Lettre ouverte à Monsieur Emile Verhaeren, poète

Cher Monsieur,

Beste Emile,

Je me permets une certaine familiarité dans cette lettre bien que nous ne nous sommes pas connus. Tu es né 98 ans avant moi. J’écris cette lettre en Garamond, ayant vu ta belle écriture et voulant la respecter, l’approcher.

Je passe souvent, en vélo, devant ta tombe et je suis même déjà entré dans ton musée pour écouter des poèmes en français et leur traduction de poètes belges du nord. Chaque fois que je passe devant ta tombe, je te salue. Je ne sais pas pourquoi. Par politesse? Parce que noblesse de la poésie oblige? Sans doute. A-t-on toujours besoin de savoir pourquoi?

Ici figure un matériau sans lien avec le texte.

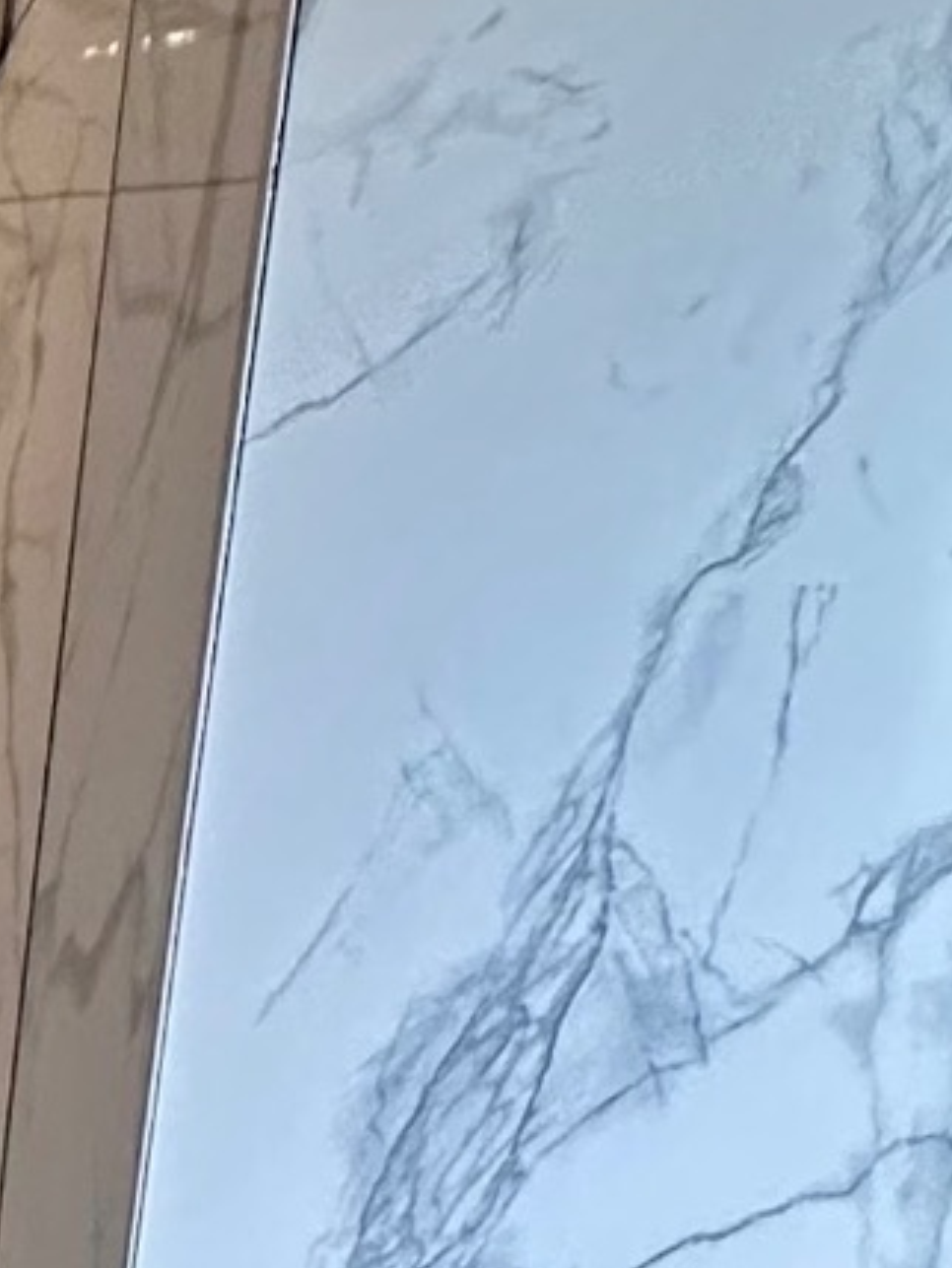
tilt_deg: -21.3
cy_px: 2441
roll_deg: +1.0
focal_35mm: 89
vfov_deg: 17.0
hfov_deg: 12.9
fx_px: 3262
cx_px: -1313
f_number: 2.2
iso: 160
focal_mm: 2.22
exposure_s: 1/100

La semaine passée, j’ai décidé de te lire. J’avoue, à part les villes tentaculaires, je ne connaissais rien de ton oeuvre. Un titre, c’est tout. Aujourd’hui, je suis à nouveau entré dans ton musée et j’y ai lu quelques uns de tes poèmes. Ils ont confirmé ma décision de te lire.

Je me suis demandé comment tu es mort. Figure-toi que ton corps a fait l’objet d’une dispute entre la poésie française et ta propre famille. Ta famille t’a gagné mais en raison de la guerre, ton corps défunt a dû faire tout un voyage, dont on retrouve tout au mur de ton musée.

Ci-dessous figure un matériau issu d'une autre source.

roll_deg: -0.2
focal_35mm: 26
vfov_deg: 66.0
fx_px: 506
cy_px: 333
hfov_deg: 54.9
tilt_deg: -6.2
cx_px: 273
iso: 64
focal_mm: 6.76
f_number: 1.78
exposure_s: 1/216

Permets-moi un petit sourire, maintenant que j’ai trouvé la réponse à ma question. En bon bourgeois, tu avais décidé, dans un élan de jeunesse et d’esprit anarchiste, de choquer les bourgeois afin d’être connu d’emblée. Et cela a marché! Avec ton premier recueil, les Flamandes, les poètes d’avant-garde t’ont bien apprécié et tu étais connu, tandis qu’au pays, la Belgique du nord, on parlait scandale et ta famille a même essayé de supprimer tous les exemplaires de ce recueil.

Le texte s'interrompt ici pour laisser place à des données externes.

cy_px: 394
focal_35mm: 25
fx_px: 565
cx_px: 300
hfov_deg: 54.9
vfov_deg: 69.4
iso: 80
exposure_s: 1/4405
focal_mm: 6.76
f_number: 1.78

Ta renommée a grandi depuis et le public devenait des foules. C’est justement une foule qui t’a poussé, à Rouen, sous le train qui t’a tué en 1916. Tu avais 61 ans. Comme on dit chez nous et donc chez toi: de tol van de roem.

Tout comme moi, tu fumais la pipe. Tu avais grande raison. La pipe a failli me tuer, je ne l’ai pas cassée mais rejetée. Toi, tu t’es cassé la pipe autrement, donc. Presque à la façon d’un poème de Delphine Lecompte!

Toutefois, moi je salue en toi un futuriste, un moderniste. J’achèterai donc tes poèmes un de ces quatre. Au revoir.